# start of Page excerpt

# Chenille Stem Woolen Animals



## IowaLez (Mar 6, 2006)

Hi Gang,

I was organizing some photos on my PC and came across my chenille stem woolen animals. I made and sold these last Fall for Xmas ornaments, but the sheep work for Easter, too. So I thought I would share them with you fiber addicts. You can do more with roving than spin it or knit it. 

















This is a trio, ewe, lamb and ram, meant for a creche.









They are deceptively simple looking, but there are many tricks to making them, that I would have to show you, not tell you here, and the camels are especially difficult. I spent a lot of time observing all the little details of the real animals to capture them accurately in my medium. You will notice the head and nose and ears are all slightly different on the sheep, reindeer, and camel (I can do llamas, too). The animals are cheniile stem frames, with roving wound over them. The horns on the reindeer and ram are 3mm chenille stems. You have to mailorder the stems.


















This is a wire-frame table top sheep. I use electric fence wire or similar.


----------



## Michee (Mar 10, 2006)

I love each and everyone of them!


----------



## Marchwind (May 10, 2002)

Lez those are adorable.


----------



## Mrs. Homesteader (May 10, 2002)

They are so cute. I have tons of wool, I am trying to figure out what to do with. I have not had time to skirt and clean so many fleeces. I don't want them to go to waste.


----------



## Maura (Jun 6, 2004)

Very well done!


----------



## Ana Bluebird (Dec 8, 2002)

Just too cute and creative.


----------

# end of Page excerpt
# start of Data extract

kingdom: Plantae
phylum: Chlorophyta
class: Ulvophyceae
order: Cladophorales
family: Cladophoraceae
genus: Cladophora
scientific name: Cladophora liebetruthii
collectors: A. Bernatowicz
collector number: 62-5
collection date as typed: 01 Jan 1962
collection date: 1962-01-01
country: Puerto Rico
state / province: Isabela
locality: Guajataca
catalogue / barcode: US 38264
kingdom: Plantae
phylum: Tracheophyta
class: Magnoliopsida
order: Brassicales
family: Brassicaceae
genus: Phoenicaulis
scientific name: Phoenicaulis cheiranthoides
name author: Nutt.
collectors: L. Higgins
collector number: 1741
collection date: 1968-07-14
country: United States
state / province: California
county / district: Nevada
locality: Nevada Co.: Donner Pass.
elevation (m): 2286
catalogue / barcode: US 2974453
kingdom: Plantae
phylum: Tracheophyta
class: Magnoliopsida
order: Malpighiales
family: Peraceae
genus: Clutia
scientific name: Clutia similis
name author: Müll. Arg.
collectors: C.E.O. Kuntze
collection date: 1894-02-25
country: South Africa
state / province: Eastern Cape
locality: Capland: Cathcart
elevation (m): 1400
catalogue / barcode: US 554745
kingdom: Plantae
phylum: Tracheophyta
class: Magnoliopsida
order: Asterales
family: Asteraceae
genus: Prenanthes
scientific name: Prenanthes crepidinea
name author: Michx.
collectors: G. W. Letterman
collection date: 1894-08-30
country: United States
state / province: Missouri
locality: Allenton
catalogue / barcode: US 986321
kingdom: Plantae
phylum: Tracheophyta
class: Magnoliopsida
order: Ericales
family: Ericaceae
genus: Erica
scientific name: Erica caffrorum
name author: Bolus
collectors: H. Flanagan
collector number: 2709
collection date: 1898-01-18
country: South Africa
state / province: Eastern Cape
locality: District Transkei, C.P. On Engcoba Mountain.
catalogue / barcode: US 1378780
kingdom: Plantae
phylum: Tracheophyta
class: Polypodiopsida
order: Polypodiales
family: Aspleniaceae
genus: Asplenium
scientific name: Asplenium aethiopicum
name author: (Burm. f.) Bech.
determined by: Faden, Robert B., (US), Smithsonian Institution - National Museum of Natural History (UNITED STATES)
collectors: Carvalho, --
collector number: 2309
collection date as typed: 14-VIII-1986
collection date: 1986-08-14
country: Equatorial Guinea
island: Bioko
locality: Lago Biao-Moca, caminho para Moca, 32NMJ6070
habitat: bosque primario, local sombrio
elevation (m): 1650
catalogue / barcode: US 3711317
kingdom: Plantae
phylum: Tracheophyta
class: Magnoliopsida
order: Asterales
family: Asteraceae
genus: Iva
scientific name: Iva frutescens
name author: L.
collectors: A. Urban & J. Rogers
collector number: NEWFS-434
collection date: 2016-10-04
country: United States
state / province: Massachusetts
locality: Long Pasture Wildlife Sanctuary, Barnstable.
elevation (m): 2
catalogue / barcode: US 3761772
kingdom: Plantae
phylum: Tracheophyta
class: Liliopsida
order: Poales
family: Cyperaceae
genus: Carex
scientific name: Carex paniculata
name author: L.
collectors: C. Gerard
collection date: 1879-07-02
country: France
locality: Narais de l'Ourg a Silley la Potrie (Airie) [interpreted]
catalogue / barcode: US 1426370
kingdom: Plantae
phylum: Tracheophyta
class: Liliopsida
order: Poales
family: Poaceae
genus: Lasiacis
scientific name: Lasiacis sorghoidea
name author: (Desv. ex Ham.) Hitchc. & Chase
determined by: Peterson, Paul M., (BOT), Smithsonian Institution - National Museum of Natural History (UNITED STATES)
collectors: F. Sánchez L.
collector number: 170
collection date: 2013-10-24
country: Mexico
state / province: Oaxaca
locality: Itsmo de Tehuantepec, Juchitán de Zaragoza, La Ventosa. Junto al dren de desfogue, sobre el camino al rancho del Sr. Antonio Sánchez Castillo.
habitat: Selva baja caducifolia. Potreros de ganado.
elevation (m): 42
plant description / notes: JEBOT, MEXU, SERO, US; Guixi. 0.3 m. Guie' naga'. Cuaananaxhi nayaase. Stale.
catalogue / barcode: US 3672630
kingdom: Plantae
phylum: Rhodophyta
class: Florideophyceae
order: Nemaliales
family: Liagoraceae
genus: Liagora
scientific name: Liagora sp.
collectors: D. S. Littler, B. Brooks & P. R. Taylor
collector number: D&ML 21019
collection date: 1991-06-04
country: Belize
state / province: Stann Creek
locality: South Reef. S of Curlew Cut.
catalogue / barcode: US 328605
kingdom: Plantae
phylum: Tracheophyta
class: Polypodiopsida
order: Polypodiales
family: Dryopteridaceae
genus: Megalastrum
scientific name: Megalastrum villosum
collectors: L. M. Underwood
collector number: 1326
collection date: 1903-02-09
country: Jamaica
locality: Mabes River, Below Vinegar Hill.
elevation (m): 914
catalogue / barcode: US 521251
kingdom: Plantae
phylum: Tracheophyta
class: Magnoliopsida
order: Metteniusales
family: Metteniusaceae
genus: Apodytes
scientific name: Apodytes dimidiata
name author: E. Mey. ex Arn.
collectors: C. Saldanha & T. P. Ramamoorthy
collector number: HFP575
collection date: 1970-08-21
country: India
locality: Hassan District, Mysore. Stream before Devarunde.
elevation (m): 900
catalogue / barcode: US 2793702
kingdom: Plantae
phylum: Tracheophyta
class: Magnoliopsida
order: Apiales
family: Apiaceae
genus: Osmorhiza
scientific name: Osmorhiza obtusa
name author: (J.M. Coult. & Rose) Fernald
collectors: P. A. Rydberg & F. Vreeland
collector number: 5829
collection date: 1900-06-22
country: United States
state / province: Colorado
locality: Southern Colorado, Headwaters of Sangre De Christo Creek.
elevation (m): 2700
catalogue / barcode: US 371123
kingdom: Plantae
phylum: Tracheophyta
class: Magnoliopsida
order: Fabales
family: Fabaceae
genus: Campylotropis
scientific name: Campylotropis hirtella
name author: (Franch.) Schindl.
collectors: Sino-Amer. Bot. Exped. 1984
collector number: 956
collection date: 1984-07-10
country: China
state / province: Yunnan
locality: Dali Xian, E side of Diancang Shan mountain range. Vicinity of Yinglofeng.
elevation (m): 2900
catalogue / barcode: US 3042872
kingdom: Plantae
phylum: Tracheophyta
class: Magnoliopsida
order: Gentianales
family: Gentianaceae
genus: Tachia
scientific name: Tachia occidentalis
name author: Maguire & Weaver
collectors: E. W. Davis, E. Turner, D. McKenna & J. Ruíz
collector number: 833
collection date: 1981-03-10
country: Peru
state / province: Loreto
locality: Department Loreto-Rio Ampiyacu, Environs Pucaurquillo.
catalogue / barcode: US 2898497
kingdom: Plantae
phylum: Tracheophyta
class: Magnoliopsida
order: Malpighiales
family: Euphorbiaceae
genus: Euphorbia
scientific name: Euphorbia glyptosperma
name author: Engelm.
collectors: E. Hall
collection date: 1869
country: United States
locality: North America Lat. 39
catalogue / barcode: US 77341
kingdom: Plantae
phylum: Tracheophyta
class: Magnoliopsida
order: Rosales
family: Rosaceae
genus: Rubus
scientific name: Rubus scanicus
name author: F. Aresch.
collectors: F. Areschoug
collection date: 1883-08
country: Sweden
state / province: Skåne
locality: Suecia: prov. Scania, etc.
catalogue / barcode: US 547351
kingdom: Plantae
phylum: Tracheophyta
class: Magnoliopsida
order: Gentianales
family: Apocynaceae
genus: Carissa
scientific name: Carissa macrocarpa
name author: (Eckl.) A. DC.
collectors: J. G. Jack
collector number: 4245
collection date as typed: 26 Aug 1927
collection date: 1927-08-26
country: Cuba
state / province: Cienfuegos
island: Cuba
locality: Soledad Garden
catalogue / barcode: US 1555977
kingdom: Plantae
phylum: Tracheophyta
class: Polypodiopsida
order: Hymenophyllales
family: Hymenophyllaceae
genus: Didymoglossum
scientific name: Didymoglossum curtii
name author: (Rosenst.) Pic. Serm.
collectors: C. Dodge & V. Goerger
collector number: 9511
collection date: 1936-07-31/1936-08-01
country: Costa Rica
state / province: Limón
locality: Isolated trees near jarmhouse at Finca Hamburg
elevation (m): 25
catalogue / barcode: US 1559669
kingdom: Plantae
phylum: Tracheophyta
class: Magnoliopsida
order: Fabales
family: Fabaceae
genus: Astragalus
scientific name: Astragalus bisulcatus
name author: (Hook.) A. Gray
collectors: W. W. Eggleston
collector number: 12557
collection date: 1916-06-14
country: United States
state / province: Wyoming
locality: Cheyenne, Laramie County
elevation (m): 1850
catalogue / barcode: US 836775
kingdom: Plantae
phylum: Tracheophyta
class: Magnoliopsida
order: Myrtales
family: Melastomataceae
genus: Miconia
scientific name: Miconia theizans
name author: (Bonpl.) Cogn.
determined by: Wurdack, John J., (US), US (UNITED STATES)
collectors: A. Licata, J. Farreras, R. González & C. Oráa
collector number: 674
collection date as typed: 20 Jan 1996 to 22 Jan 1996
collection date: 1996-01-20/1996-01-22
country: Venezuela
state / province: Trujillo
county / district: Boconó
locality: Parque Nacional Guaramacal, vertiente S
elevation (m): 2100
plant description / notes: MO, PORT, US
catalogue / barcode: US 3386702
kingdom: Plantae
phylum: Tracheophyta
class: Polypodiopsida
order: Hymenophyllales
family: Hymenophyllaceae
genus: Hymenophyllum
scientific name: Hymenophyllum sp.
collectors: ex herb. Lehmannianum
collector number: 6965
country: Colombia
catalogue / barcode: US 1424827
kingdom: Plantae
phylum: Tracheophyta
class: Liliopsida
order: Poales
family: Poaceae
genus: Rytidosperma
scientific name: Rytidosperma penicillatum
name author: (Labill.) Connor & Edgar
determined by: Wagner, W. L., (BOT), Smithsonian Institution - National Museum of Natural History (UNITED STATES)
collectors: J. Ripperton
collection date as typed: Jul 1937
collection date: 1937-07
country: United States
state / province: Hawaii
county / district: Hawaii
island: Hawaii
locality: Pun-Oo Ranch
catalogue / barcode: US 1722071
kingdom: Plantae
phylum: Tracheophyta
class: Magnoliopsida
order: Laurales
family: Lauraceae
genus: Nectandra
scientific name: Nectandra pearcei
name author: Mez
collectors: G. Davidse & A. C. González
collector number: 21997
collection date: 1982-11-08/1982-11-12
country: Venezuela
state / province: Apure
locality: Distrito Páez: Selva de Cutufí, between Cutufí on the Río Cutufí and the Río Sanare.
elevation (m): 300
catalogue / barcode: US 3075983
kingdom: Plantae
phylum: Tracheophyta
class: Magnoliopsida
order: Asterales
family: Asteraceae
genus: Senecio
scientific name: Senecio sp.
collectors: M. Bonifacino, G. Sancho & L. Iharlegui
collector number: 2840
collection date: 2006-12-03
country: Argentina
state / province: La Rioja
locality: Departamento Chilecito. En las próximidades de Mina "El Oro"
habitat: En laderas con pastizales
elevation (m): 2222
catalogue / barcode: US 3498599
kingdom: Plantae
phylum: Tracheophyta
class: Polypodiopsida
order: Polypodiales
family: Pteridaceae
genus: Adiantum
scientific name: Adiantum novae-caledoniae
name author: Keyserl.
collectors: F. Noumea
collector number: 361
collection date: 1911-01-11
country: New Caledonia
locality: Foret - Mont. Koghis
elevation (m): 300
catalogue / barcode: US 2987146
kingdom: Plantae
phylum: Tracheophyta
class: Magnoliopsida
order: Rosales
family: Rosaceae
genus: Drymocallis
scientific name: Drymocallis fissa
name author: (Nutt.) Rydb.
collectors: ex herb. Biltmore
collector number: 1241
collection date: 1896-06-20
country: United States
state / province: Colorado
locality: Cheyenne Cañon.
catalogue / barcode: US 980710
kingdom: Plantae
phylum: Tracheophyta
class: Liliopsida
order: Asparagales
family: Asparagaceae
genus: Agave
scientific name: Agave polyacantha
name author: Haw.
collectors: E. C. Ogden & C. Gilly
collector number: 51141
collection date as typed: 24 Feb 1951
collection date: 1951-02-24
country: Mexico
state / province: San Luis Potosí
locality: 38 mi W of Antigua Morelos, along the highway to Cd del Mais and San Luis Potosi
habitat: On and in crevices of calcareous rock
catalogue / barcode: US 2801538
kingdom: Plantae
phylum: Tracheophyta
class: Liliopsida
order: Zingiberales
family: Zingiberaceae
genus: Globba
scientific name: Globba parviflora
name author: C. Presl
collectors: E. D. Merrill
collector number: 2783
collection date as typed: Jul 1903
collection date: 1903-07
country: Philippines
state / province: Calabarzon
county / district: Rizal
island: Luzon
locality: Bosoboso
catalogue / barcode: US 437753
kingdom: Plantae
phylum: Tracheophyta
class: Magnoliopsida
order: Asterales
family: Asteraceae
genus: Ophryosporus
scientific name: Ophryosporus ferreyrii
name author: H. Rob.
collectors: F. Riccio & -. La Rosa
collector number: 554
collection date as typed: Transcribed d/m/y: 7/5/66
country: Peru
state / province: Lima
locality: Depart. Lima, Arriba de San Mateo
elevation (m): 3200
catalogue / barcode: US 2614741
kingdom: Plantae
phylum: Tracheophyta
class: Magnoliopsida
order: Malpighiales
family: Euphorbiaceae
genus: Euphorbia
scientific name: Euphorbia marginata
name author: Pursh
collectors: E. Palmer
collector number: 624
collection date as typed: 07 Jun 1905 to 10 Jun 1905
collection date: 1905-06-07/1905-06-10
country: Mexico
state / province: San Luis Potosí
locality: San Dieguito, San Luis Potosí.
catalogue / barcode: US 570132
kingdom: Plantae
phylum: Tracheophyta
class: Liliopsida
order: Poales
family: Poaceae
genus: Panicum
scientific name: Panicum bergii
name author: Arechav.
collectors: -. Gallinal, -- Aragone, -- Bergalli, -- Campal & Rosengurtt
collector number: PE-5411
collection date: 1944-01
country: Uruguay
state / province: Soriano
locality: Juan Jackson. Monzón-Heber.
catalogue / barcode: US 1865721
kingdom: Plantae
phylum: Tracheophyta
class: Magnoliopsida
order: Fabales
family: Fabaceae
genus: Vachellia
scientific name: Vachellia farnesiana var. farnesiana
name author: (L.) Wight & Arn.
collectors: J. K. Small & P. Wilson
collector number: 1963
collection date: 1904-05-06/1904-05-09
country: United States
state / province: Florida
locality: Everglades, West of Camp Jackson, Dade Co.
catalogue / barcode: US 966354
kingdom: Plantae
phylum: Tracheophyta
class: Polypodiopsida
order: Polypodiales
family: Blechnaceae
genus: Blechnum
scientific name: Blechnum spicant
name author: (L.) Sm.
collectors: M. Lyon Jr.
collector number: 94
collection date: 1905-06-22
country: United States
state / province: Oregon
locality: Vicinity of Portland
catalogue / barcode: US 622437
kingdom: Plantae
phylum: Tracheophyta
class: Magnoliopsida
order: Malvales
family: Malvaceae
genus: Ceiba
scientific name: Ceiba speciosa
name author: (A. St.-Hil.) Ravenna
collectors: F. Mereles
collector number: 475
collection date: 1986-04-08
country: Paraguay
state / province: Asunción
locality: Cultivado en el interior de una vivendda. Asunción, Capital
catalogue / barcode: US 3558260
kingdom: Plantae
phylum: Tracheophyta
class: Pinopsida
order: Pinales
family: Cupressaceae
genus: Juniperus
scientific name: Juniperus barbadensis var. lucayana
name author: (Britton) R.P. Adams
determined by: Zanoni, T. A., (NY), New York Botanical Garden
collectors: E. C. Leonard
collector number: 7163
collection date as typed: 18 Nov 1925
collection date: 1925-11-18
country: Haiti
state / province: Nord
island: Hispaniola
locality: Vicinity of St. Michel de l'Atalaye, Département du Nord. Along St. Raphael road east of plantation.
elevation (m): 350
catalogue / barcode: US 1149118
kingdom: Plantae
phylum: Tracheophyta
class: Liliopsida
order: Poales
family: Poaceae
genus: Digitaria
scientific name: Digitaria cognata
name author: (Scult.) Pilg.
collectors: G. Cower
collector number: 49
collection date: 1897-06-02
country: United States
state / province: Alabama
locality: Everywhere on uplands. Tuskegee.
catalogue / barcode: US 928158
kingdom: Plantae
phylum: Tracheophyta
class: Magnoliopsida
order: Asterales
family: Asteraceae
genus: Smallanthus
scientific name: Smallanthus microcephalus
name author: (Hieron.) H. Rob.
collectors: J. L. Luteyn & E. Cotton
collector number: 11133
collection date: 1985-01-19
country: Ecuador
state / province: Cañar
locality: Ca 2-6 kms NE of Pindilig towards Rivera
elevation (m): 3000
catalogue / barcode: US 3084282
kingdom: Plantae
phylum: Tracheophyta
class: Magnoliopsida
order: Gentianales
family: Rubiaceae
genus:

# end of Data extract

◆ Required actions
**a.** Transcribe a passage from the forum thread on chenille stem woolen animals, beginning at the words "Lez those are" and stopping after the words "go to waste.".
**b.** Answer these questions from the forum thread on chenille stem woolen animals:
(i) What were the animals made and sold for last Fall?
(ii) What are the horns on the reindeer and ram made of?
(iii) What kind of wire is used for the wire-frame table top sheep?

◆ Answers below
**a.**
Lez those are adorable.


----------



## Mrs. Homesteader (May 10, 2002)

They are so cute. I have tons of wool, I am trying to figure out what to do with. I have not had time to skirt and clean so many fleeces. I don't want them to go to waste.

**b.**
(i) Xmas ornaments
(ii) 3mm chenille stems
(iii) Electric fence wire or similar